Tuesday 23 September 2014

"What happens when you can't be together all the time?"

The simple answer is that we get to find out what’s really important in our relationship. When friends are used to always being there for each other it's courageous to risk months with no certainty of regular contact, especially when one person lives with mental illness and the relationship is crucial to their stability.
That's what happened during the summer of 2013, and let’s be honest, it wasn't easy. We were as careful about planning as time permitted and put such safeguards in place as we could contrive. We made it through what was without doubt the most challenging period in our friendship, and one of the most trying of Fran's life, but there were times when it hurt to be so out of touch and times when I was genuinely concerned for Fran's well-being and safety.
There are healthy and unhealthy aspects of any close relationship. The healthy include mutual support and encouragement, having someone to share things with, and simply 'hanging out'. For Fran, this means knowing that no matter what happens, I will be there for her if and when she needs me.
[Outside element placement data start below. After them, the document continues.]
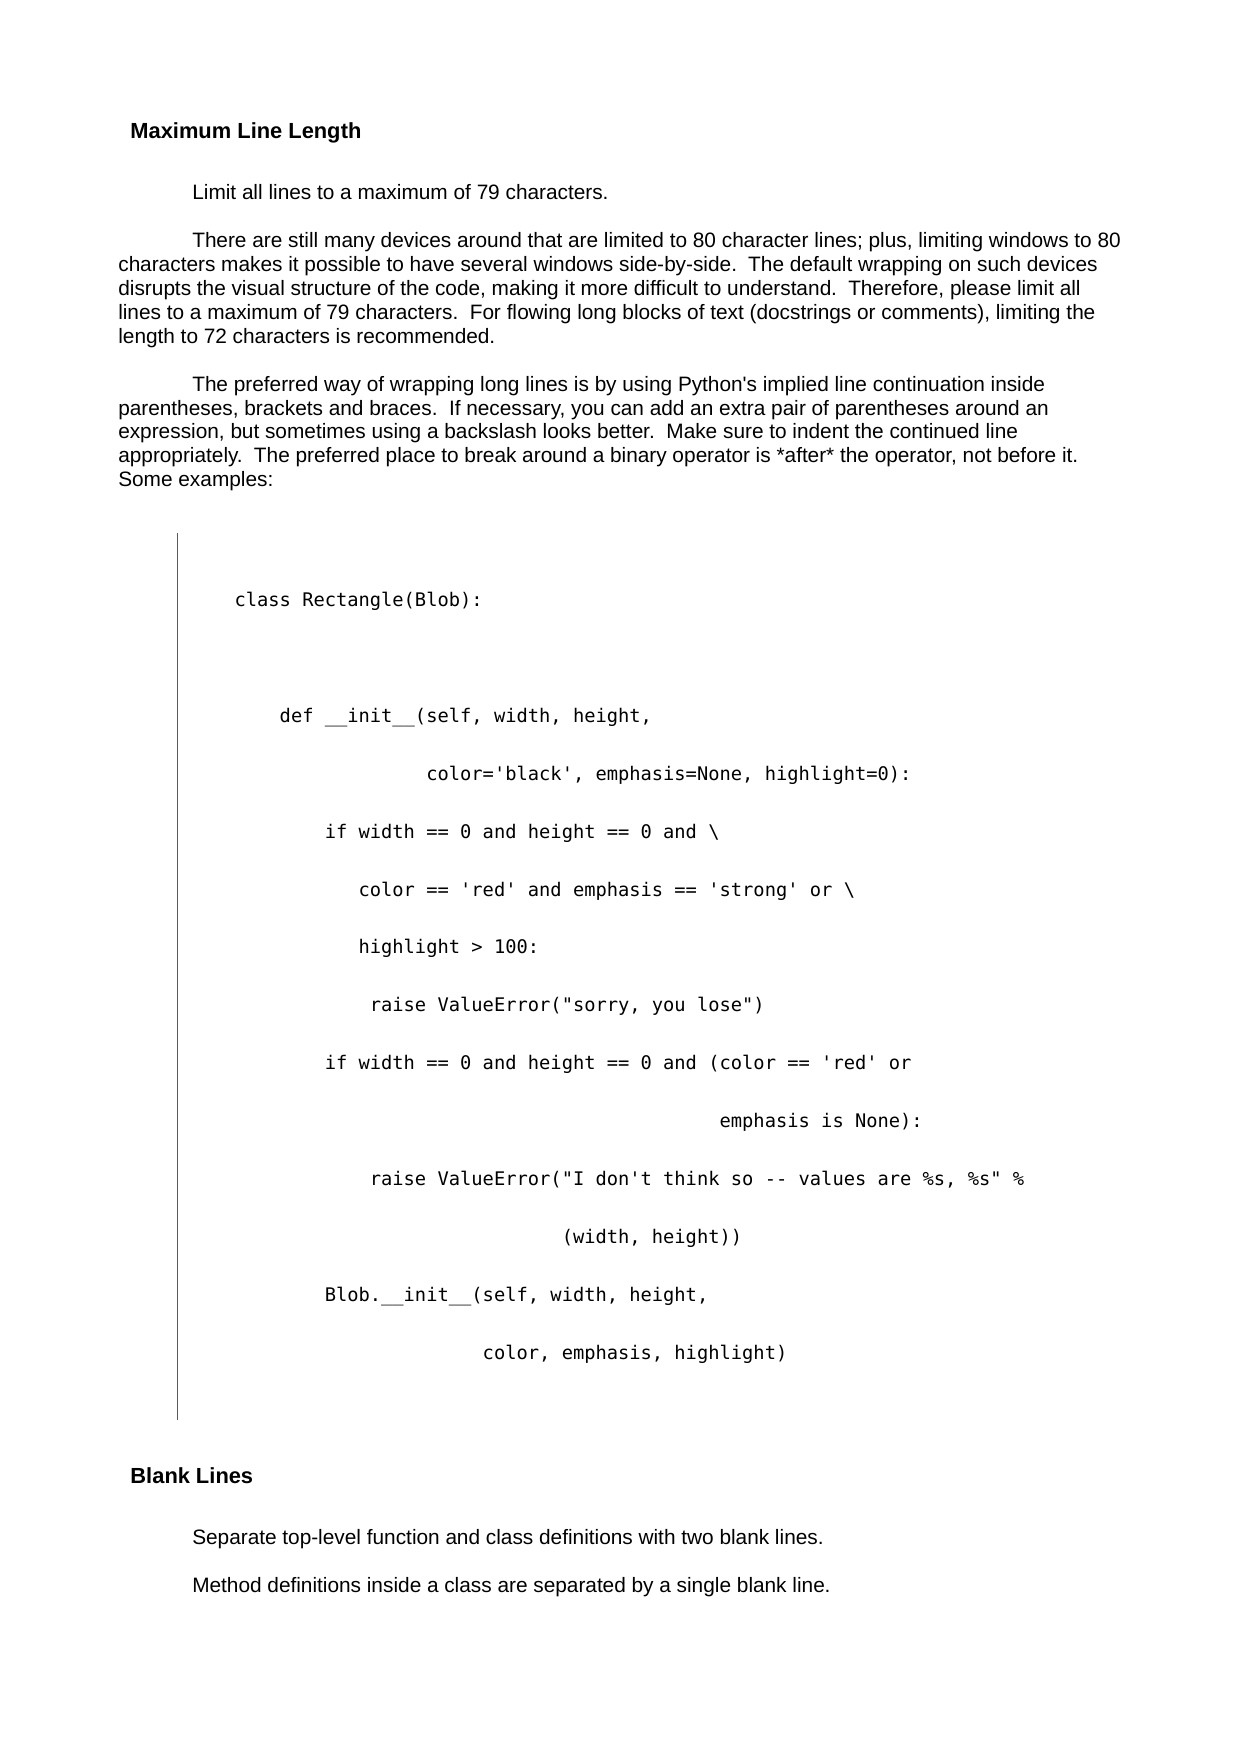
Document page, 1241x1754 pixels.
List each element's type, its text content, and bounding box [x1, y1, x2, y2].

text color, emphasis, highlight) [178, 1286, 1122, 1420]
text if width == 0 and height == 0 and \ [178, 764, 1122, 822]
text if width == 0 and height == 0 and (color == 'red' or [178, 996, 1122, 1054]
text (width, height)) [178, 1170, 1122, 1228]
text highlight > 100: [178, 880, 1122, 938]
text emphasis is None): [178, 1054, 1122, 1112]
text Separate top-level function and class definitions with two blank lines. [118, 1525, 1122, 1549]
text The preferred way of wrapping long lines is by using Python's implied line continuation inside parentheses, brackets and braces. If necessary, you can add an extra pair of parentheses around an expression, but sometimes using a backslash looks better. Make sure to indent the continued line appropriately. The preferred place to break around a binary operator is *after* the operator, not before it. Some examples: [118, 371, 1122, 491]
text color='black', emphasis=None, highlight=0): [178, 707, 1122, 764]
text def __init__(self, width, height, [178, 649, 1122, 707]
text raise ValueError("I don't think so -- values are %s, %s" % [178, 1112, 1122, 1170]
text Method definitions inside a class are separated by a single blank line. [118, 1573, 1122, 1597]
text Blob.__init__(self, width, height, [178, 1228, 1122, 1286]
text color == 'red' and emphasis == 'strong' or \ [178, 822, 1122, 880]
subtitle Blank Lines [118, 1463, 1122, 1488]
text There are still many devices around that are limited to 80 character lines; plus, limiting windows to 80 characters makes it possible to have several windows side-by-side. The default wrapping on such devices disrupts the visual structure of the code, making it more difficult to understand. Therefore, please limit all lines to a maximum of 79 characters. For flowing long blocks of text (docstrings or comments), limiting the length to 72 characters is recommended. [118, 228, 1122, 347]
text raise ValueError("sorry, you lose") [178, 938, 1122, 996]
subtitle Maximum Line Length [118, 118, 1122, 143]
text Limit all lines to a maximum of 79 characters. [118, 180, 1122, 204]
text class Rectangle(Blob): [178, 533, 1122, 611]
Less healthy aspects mostly come under the banner of co-dependence, which we looked at earlier.
Difficult times help distinguish the healthy aspects from the unhealthy ones, assuming you genuinely want to find out. A summer 'apart' was daunting and potentially dangerous, but Fran wanted to go and from the start we saw it as an opportunity to counter co-dependence in our relationship and discover what was left when almost all of the familiar structure was removed. I believe we succeeded, and emerged stronger for the experience.

We learned to let go of the need to be in touch as regularly or for as long as usual, and to make the most of whatever opportunities we did have to be together. In the chaotic uncertainty of the summer, with plans changing all the time and us frequently under pressure to decide what to do next, we were forced to relax our attachment to specific outcomes. Instead, we learned to focus more on the present moment, and work together with whatever we found there.

In short, the summer taught us to trust. To trust ourselves, each other, and whatever life brings us.

Gum on My Shoe: One Step at a Time with My Bipolar Best Friend Chapter 8 ("Embracing Joy")

1 comment:

  1. Great excerpt Marty, I really relate and can't wait to read your whole book! I support my friend from a different country and I would agree that our friendship has come out stronger from it. At first I was terrified that moving abroad would see our friendship fade out however our determination to keep it going and the fact I wanted to carry on supporting her has meant that we are still going strong. It has just meant that I have had to find new methods to support her e.g. video calls etc. But if we can overcome this obstacle then our friendship can survive anything.